Meilensteine sind auch Abschiede

Ich weiß, ich weiß Meilensteine sind großartig. Und ja, ich weiß auch, dass ich froh sein kann, dass dieses einstige hilflose, kleine Bündel selbstständiger wird und mittlerweile eine eigenständige kleine Person, inklusive eigenem (Dick-)Kopf geworden ist. Und das bin ich auch. Aber manchmal möchte ich die Welt anhalten. Manchmal geht es mir einfach zu schnell. In den letzten Wochen ist so viel passiert, dass ich mit dem Verarbeiten gar nicht hinterherkomme. Jetzt entscheidet die kleine Rakete selbst, was er anziehen will, verbessert mich, wenn ich aus Versehen Quatsch erzählt („Nee, Mama, Nei.“) und einen Radlader Bagger genannt habe und lernt so viele Worte, dass er mir ganz genau sagen kann, was er in der Kinderkrippe so getrieben hat.

Meine kleine Rakete ist – und das muss ich schweren Herzens zugeben – mittlerweile eine mittelgroße kleine Rakete geworden. Das macht mich trotz der vielen Freiheiten, die ich mittlerweile dadurch habe, manchmal einfach melancholisch. Natürlich ist alleine auf die Toilette gehen und zu jeder Zeit Duschen gehen zu können, nach all dem Verzicht, wie ein zweiwöchiger Urlaub. Aber der endgültige Abschied der Babyzeit berührt mich trotzdem hin und wieder.

Und wisst ihr was?

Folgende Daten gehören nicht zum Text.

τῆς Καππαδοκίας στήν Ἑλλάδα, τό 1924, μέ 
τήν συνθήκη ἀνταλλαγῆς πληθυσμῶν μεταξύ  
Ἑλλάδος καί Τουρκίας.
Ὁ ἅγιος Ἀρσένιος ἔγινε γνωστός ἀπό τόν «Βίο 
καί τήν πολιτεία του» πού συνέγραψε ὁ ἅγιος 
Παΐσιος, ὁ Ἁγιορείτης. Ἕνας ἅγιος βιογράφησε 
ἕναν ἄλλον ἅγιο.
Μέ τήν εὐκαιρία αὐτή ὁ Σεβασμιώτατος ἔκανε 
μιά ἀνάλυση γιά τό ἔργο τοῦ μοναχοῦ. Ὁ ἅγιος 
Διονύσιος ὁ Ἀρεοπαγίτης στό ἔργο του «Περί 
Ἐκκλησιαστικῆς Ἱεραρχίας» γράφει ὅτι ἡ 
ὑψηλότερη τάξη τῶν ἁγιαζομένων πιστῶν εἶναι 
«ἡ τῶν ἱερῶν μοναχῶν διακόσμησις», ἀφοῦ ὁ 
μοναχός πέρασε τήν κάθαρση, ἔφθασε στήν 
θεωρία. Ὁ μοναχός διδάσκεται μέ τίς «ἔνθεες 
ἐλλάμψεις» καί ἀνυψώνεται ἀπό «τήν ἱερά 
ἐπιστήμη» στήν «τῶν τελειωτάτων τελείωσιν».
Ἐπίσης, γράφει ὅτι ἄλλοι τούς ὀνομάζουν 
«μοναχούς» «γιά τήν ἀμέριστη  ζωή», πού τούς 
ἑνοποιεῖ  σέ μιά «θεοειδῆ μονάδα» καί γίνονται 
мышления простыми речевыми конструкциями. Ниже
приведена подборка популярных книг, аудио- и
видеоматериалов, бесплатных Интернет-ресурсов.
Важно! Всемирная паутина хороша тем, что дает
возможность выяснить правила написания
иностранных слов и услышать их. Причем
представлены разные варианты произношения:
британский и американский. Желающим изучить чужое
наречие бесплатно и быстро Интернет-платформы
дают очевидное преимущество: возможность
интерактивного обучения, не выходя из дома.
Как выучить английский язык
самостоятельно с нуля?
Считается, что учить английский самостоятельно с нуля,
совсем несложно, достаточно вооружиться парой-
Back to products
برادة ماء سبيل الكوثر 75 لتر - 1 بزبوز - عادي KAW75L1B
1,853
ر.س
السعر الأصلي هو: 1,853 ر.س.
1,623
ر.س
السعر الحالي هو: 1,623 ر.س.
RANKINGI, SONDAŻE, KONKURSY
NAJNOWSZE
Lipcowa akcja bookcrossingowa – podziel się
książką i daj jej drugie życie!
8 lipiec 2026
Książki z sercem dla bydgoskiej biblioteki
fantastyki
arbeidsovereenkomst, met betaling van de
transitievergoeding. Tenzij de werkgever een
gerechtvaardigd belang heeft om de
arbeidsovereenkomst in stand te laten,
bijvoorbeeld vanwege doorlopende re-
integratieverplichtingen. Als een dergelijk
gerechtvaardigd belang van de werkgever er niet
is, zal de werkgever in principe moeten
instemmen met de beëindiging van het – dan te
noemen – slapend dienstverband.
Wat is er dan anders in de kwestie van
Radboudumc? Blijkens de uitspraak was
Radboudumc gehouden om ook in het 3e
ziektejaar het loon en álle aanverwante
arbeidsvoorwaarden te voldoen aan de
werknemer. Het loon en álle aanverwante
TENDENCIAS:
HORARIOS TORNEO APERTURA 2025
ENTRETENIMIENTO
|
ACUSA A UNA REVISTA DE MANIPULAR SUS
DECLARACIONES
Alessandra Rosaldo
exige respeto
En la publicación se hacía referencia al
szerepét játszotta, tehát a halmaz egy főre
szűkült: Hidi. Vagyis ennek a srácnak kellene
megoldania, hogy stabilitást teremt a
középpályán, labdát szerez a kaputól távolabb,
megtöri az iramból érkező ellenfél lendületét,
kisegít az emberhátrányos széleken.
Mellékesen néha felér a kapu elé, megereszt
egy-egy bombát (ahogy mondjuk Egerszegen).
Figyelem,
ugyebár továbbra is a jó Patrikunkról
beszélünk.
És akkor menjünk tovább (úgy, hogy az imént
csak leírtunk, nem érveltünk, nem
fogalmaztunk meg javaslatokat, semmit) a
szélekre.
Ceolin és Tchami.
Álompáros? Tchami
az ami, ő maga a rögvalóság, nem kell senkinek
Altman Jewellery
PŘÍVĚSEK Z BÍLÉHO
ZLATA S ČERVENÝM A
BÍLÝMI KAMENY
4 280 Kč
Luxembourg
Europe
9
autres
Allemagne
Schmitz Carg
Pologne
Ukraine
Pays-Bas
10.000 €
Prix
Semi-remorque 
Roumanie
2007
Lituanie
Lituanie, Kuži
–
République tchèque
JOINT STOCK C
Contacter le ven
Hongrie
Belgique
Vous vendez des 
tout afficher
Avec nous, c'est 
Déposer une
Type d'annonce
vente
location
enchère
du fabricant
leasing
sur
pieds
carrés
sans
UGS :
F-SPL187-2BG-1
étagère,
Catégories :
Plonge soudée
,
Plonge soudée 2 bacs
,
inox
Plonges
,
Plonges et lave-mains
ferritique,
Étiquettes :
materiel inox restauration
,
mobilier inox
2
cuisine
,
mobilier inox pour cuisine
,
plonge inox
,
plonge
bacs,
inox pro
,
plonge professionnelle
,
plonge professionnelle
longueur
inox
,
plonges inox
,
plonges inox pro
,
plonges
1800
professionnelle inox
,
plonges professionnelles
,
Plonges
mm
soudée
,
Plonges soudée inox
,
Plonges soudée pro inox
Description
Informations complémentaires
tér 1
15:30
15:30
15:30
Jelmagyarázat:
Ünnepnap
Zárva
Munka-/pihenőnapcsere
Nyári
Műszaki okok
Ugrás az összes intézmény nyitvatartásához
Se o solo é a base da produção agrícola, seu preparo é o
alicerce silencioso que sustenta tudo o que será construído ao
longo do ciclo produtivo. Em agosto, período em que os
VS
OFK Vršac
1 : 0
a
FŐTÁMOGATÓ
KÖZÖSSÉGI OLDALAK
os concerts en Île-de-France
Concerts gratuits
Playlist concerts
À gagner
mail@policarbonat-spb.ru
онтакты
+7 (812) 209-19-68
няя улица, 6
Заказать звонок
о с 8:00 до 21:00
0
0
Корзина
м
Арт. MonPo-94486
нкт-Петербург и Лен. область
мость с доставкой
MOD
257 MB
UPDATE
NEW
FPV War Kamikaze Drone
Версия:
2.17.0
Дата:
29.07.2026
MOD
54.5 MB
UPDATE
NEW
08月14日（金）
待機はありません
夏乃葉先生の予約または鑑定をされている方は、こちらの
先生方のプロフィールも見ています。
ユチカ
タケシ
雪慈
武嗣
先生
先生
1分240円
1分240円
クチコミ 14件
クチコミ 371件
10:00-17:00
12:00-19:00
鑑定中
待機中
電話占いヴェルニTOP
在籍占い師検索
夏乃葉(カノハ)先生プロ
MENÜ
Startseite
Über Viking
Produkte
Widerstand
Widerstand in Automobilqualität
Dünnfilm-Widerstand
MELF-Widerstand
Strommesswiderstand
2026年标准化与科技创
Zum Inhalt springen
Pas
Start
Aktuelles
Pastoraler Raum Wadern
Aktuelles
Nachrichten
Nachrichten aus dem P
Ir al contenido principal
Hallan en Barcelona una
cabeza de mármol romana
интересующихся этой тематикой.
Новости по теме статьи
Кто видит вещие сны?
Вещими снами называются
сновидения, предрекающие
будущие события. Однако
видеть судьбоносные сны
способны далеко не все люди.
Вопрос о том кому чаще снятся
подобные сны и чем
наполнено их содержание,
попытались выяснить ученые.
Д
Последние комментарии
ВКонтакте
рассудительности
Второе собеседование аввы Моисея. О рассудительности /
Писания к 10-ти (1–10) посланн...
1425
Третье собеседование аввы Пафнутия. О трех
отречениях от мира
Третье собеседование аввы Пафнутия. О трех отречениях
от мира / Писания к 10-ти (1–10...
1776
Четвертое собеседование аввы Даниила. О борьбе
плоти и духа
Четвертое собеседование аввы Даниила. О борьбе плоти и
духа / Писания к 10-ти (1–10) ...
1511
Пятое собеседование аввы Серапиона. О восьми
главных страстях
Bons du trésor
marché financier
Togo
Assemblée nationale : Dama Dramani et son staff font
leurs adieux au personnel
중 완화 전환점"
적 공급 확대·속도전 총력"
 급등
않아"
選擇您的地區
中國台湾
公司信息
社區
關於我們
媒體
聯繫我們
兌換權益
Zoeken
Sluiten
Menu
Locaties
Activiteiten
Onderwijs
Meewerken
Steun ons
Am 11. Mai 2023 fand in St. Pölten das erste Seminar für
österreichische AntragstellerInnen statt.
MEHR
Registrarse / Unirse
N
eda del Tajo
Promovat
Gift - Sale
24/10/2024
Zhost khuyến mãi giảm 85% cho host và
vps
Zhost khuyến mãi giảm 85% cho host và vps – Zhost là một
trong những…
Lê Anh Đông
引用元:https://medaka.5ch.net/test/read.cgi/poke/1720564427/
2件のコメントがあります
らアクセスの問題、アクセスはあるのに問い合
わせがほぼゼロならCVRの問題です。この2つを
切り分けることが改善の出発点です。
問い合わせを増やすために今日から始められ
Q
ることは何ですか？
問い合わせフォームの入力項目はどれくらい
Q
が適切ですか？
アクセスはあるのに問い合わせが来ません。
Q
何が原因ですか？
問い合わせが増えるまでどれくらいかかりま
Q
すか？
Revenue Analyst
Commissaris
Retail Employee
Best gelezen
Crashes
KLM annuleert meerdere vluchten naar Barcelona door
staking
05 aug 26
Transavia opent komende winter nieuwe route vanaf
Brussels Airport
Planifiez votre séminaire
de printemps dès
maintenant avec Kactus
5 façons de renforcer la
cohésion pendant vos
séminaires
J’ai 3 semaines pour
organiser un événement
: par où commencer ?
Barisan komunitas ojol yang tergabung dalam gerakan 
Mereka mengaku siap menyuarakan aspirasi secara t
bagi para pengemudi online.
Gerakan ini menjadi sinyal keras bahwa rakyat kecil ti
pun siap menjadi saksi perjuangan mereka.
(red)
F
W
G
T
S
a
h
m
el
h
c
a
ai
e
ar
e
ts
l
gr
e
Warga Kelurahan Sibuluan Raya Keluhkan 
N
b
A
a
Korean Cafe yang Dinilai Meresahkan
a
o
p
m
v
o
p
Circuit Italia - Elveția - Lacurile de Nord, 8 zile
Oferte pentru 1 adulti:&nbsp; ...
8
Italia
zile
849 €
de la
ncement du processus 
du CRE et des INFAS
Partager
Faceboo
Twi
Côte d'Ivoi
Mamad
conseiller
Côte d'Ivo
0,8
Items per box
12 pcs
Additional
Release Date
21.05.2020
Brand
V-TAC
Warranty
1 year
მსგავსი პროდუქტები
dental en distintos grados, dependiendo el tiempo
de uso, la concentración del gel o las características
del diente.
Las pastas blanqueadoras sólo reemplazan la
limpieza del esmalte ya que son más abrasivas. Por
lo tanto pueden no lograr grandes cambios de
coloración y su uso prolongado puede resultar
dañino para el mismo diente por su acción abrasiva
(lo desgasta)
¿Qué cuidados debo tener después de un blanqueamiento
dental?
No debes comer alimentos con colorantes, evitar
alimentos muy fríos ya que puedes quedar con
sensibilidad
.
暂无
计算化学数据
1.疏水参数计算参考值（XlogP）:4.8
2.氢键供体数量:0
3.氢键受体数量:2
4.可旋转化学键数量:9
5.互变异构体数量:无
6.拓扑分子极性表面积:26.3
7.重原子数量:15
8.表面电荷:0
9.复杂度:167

Selbst wenn die kleine Rakete 3,80 m werden sollte, wird er immer meine kleine Rakete bleiben. Ich werde ganz sicher lernen mich mit all den erreichten Meilensteinen und Entwicklungen anzufreunden. Aber hin und wieder werde ich ganz bestimmt ein bisschen melancholisch zurückblicken und mir das winzige Bündel ins Gedächtnis rufen, das immer so lecker gerochen und mein Herz von Anfang an mit so viel Liebe gefüllt hat. (Wieviel er gespuckt und geschrien hat, blende ich dabei übrigens gekonnt aus. Im Verdrängen bin ich nämlich viel besser, als im Loslassen.)

Wie sieht es denn bei euch aus? Gibt es hier noch ein paar melancholische Mamas oder hakt ihr diese ganzen Meilensteine einfach immer ganz cool ab und blickt nach vorn? Erzählt doch mal!